Według raportu człowiek wpływa bezpośrednio na ponad 70 procent wolnej od lodu powierzchni ziemi. Rolnictwo zaś zużywa około 70 procent zasobów wody pitnej.
Rolnictwo, razem z leśnictwem i innymi działalnościami związanymi z użytkowaniem gruntów, odpowiada za 23 procent całkowitej emisji gazów cieplarnianych wytworzonych przez człowieka w latach 2007-2016. Po uwzględnieniu aktywności przedprodukcyjnej i poprodukcyjnej w systemie żywności ten udział wzrasta do nawet 37 procent.
Zabraknie jedzenia?
W najnowszym raporcie podano, że niebawem zaczną występować większe zakłócenia w globalnych łańcuchach żywnościowych, ponieważ ekstremalne zjawiska pogodowe stają się coraz częstsze z powodu zmian klimatu.
Naukowcy przewidują, że do 2050 roku cena zbóż wzrośnie o 7,6 procent, co przełoży się na wyższe ceny żywności i zwiększone ryzyko braku bezpieczeństwa żywnościowego oraz głodu.

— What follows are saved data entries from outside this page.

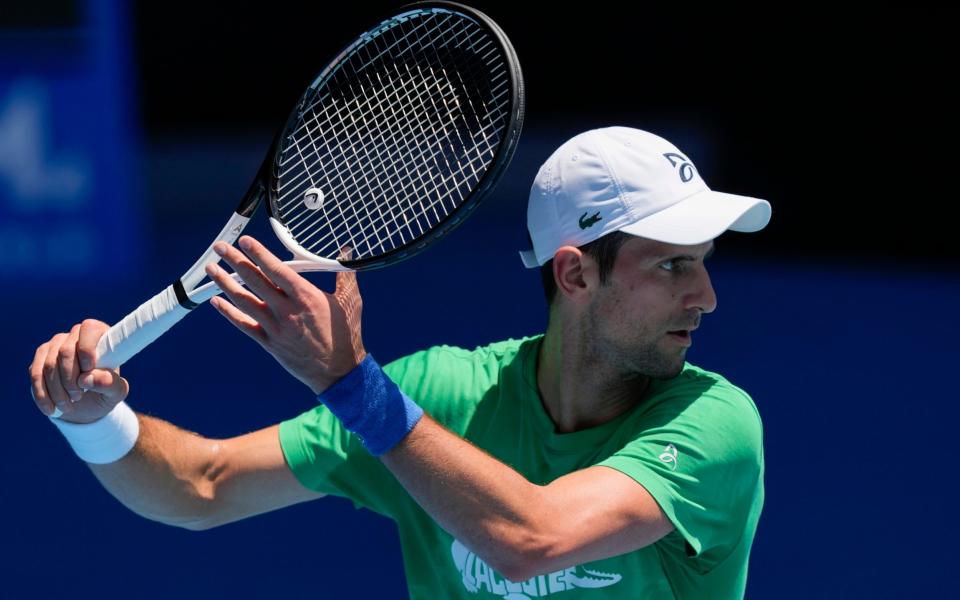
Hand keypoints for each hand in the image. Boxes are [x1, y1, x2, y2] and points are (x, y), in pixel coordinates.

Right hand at [29, 319, 128, 422]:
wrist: (87, 403)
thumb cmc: (106, 392)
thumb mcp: (116, 392)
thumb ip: (110, 384)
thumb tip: (87, 378)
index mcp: (100, 336)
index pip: (90, 329)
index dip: (87, 349)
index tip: (89, 370)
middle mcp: (76, 335)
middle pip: (66, 351)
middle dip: (70, 379)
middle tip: (78, 397)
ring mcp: (56, 344)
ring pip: (49, 365)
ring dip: (57, 390)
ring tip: (68, 406)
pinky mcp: (41, 358)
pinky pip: (36, 374)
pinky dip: (42, 394)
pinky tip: (51, 409)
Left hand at [205, 236, 365, 393]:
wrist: (338, 371)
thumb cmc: (345, 334)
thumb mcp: (350, 301)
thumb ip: (345, 275)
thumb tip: (346, 252)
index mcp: (306, 297)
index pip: (277, 270)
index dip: (258, 253)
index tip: (245, 241)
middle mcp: (287, 311)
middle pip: (254, 281)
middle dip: (235, 261)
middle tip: (220, 247)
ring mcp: (275, 328)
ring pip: (244, 301)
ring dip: (224, 283)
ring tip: (212, 268)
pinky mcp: (269, 343)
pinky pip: (244, 325)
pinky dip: (228, 312)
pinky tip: (216, 301)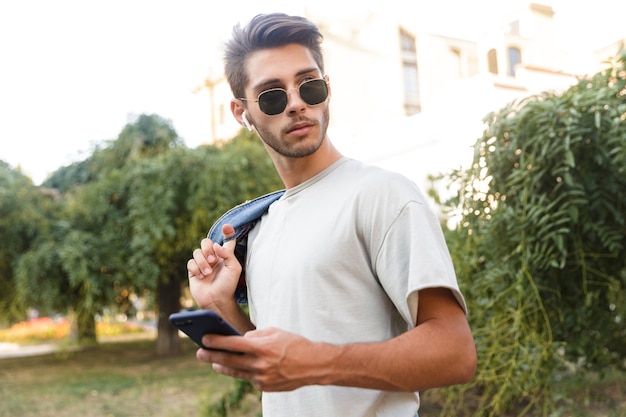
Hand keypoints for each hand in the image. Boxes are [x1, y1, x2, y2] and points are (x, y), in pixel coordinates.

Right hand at [187, 224, 241, 310]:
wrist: (216, 300)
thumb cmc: (228, 285)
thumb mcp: (234, 268)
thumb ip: (228, 253)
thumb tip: (216, 245)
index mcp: (225, 255)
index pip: (227, 240)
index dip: (227, 232)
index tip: (226, 227)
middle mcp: (213, 257)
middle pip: (206, 242)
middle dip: (208, 249)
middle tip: (213, 260)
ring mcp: (202, 263)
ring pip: (196, 252)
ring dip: (202, 262)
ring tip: (208, 273)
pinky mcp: (193, 270)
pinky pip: (190, 262)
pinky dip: (196, 268)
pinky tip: (201, 277)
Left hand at [197, 327, 326, 391]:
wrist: (314, 365)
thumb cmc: (294, 344)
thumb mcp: (275, 332)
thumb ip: (255, 334)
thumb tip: (239, 339)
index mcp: (262, 347)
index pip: (232, 343)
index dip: (216, 341)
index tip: (204, 338)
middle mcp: (260, 364)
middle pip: (229, 360)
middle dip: (212, 355)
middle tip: (199, 352)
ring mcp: (262, 378)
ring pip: (236, 372)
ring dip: (222, 366)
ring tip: (214, 362)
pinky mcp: (265, 387)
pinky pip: (249, 378)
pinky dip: (243, 372)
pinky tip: (237, 367)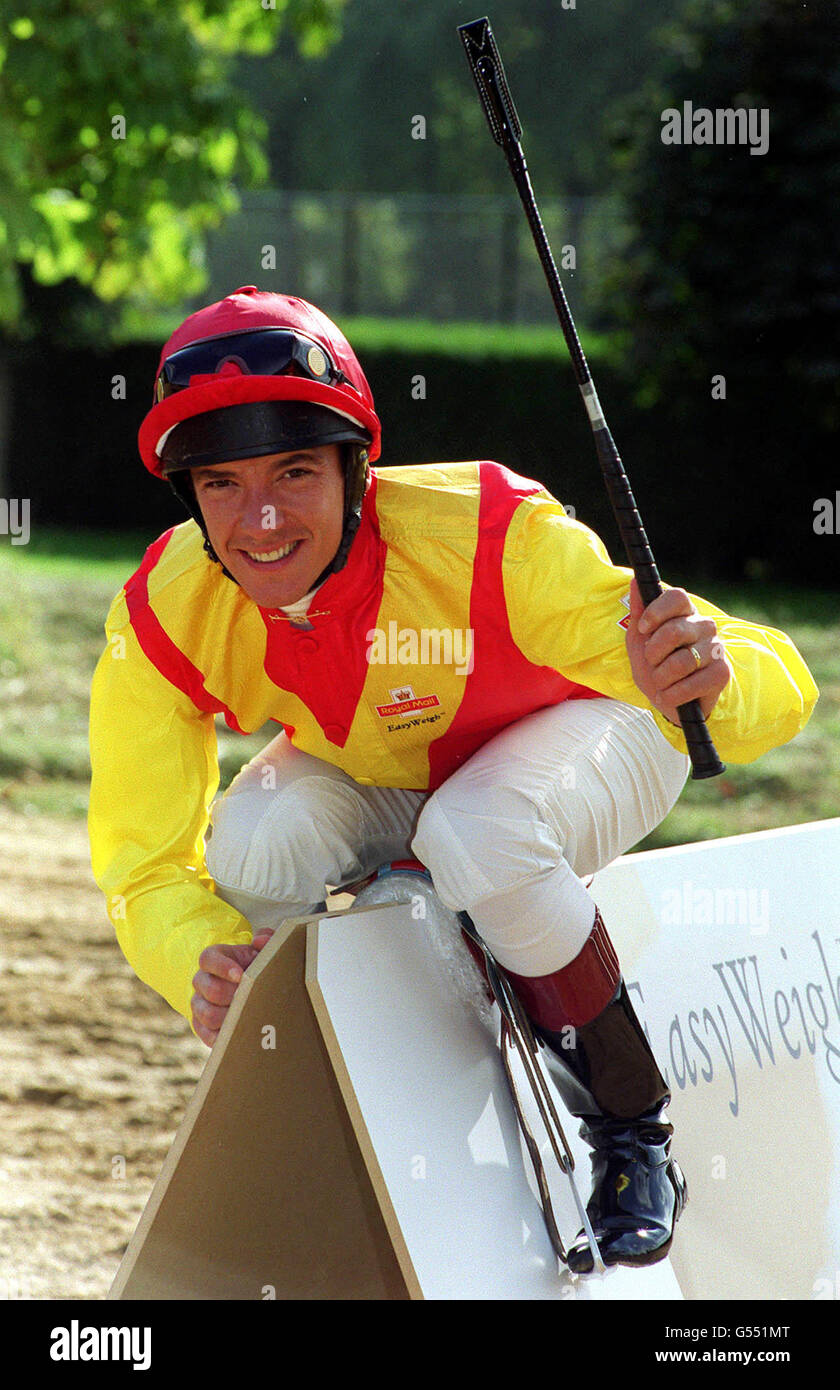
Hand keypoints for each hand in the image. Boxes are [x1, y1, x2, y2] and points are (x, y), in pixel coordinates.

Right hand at [191, 930, 273, 1047]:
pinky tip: (239, 1033)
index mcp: (213, 959)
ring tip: (248, 1016)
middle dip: (232, 995)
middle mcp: (202, 980)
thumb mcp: (260, 950)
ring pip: (207, 1014)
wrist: (247, 988)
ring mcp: (199, 1004)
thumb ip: (266, 939)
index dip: (223, 967)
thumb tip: (260, 940)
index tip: (241, 975)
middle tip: (251, 998)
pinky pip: (205, 1034)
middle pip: (210, 989)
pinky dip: (222, 1036)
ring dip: (229, 1017)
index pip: (208, 959)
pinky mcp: (200, 1025)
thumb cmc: (254, 967)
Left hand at [625, 578, 730, 724]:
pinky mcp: (721, 673)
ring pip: (681, 661)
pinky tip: (670, 695)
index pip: (677, 597)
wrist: (670, 702)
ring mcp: (716, 649)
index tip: (642, 629)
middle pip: (674, 631)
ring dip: (661, 678)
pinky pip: (690, 684)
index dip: (656, 612)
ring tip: (661, 682)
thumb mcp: (639, 642)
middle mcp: (704, 626)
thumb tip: (634, 581)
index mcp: (685, 614)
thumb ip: (638, 613)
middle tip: (652, 663)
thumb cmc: (656, 668)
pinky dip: (672, 695)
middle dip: (653, 654)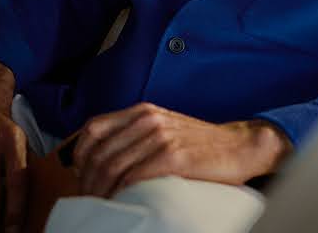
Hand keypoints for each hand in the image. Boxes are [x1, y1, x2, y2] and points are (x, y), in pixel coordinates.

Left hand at [72, 102, 291, 197]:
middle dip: (88, 181)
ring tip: (101, 205)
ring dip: (101, 192)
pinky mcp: (174, 157)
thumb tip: (100, 159)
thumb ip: (134, 136)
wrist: (239, 147)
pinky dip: (122, 194)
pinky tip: (122, 202)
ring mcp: (161, 137)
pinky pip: (135, 177)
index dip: (79, 155)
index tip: (79, 174)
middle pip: (99, 154)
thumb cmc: (200, 145)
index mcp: (142, 111)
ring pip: (113, 168)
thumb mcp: (163, 129)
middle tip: (88, 199)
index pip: (93, 129)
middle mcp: (148, 120)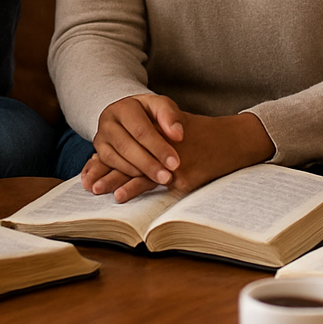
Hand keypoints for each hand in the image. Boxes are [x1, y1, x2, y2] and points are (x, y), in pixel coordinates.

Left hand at [83, 103, 274, 202]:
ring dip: (115, 179)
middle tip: (88, 183)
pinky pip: (154, 182)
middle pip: (128, 156)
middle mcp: (161, 141)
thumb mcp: (178, 130)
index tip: (90, 170)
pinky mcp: (182, 173)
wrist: (234, 141)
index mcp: (157, 127)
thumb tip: (127, 162)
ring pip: (137, 168)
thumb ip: (155, 142)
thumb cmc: (204, 138)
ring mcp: (171, 158)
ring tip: (98, 189)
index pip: (127, 143)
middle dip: (108, 170)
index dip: (109, 158)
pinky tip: (121, 196)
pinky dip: (135, 187)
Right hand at [86, 94, 185, 192]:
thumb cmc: (151, 112)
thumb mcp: (163, 107)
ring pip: (114, 158)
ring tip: (158, 179)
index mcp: (124, 107)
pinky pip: (109, 165)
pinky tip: (142, 178)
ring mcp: (100, 137)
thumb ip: (171, 117)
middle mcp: (108, 121)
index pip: (141, 130)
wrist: (134, 116)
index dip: (158, 148)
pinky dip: (126, 174)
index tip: (175, 163)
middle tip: (167, 177)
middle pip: (126, 146)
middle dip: (148, 164)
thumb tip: (177, 134)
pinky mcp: (99, 151)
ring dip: (137, 172)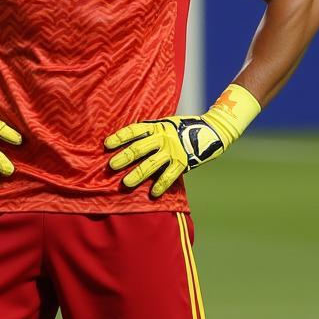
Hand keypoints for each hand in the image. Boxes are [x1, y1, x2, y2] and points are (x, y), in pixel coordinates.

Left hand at [104, 84, 260, 197]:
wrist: (212, 130)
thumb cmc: (182, 128)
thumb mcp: (164, 124)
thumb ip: (149, 133)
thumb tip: (126, 143)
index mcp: (157, 126)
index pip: (134, 130)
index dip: (120, 137)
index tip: (106, 144)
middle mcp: (164, 137)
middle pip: (140, 148)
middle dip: (124, 157)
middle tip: (111, 166)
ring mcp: (174, 150)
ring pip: (152, 164)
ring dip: (138, 174)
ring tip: (125, 183)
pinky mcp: (184, 162)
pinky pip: (170, 176)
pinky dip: (161, 185)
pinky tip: (153, 193)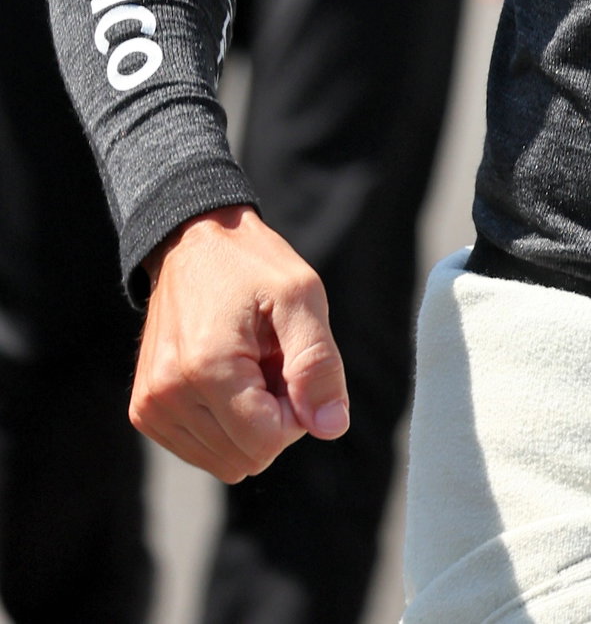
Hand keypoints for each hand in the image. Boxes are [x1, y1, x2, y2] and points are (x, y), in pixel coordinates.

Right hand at [132, 206, 348, 481]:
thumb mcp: (300, 295)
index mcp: (207, 368)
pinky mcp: (146, 411)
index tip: (291, 363)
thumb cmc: (252, 266)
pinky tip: (226, 375)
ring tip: (247, 363)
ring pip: (225, 462)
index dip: (297, 410)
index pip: (268, 442)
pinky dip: (224, 423)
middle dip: (273, 416)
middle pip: (247, 457)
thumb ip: (318, 363)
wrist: (192, 241)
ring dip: (249, 421)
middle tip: (270, 359)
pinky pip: (201, 450)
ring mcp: (151, 407)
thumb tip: (331, 426)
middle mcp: (168, 396)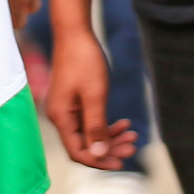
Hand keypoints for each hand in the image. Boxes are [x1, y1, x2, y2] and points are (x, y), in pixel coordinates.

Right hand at [42, 26, 138, 170]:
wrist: (75, 33)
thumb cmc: (83, 61)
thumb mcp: (94, 96)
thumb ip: (95, 127)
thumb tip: (98, 156)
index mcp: (61, 117)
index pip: (77, 152)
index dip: (98, 160)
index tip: (121, 161)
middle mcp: (60, 116)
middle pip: (84, 145)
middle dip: (109, 148)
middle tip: (133, 146)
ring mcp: (66, 108)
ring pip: (89, 134)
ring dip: (110, 137)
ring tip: (133, 135)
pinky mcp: (73, 101)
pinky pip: (89, 121)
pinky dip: (106, 124)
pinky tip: (124, 123)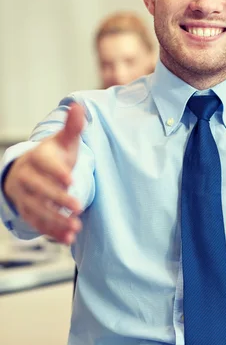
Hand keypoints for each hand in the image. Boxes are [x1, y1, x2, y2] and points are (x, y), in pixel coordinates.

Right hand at [4, 104, 84, 243]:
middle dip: (58, 199)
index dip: (56, 172)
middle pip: (40, 190)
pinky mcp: (28, 212)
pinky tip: (69, 239)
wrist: (31, 171)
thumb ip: (73, 127)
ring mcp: (25, 197)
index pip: (44, 165)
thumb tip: (78, 105)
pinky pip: (38, 224)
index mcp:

Zmiany we wzorcach konsumpcji przyczyniły się już do tego, że około dwóch miliardów dorosłych osób cierpi na nadwagę lub otyłość, podczas gdy około 821 milionów jest niedożywionych.
W oparciu o dane gromadzone od 1961 roku widać, że zapotrzebowanie jednego człowieka na oleje roślinne i mięso wzrosło niemal dwukrotnie. Przy tym obecnie marnuje się około 25-30 procent całkowitej żywności.
Mniej drzew, większe konsekwencje
Ziemia może być zarówno źródłem, jak i pochłaniaczem emisji dwutlenku węgla - głównego gazu cieplarnianego. Naukowcy podają, że lasy mogą pochłaniać gazy zajmujące ciepło z atmosfery, jednak na siłę są karczowane. Dodatkowo pustynnienie może nasilać ocieplenie klimatu, ze względu na utratę pokrywy roślinnej i erozję gleby. Środki mające na celu ograniczenie emisji, takie jak produkcja biopaliw, biowęgla wytwarzanego z biomasy, a także sadzenie drzew, znacznie wpłynęłyby na przekształcanie gruntów.
Według raportu, gdyby zmniejszyć wylesianie i degradację lasów, ekwiwalent dwutlenku węgla mógłby zredukować się o 0,4-5,8 gigaton.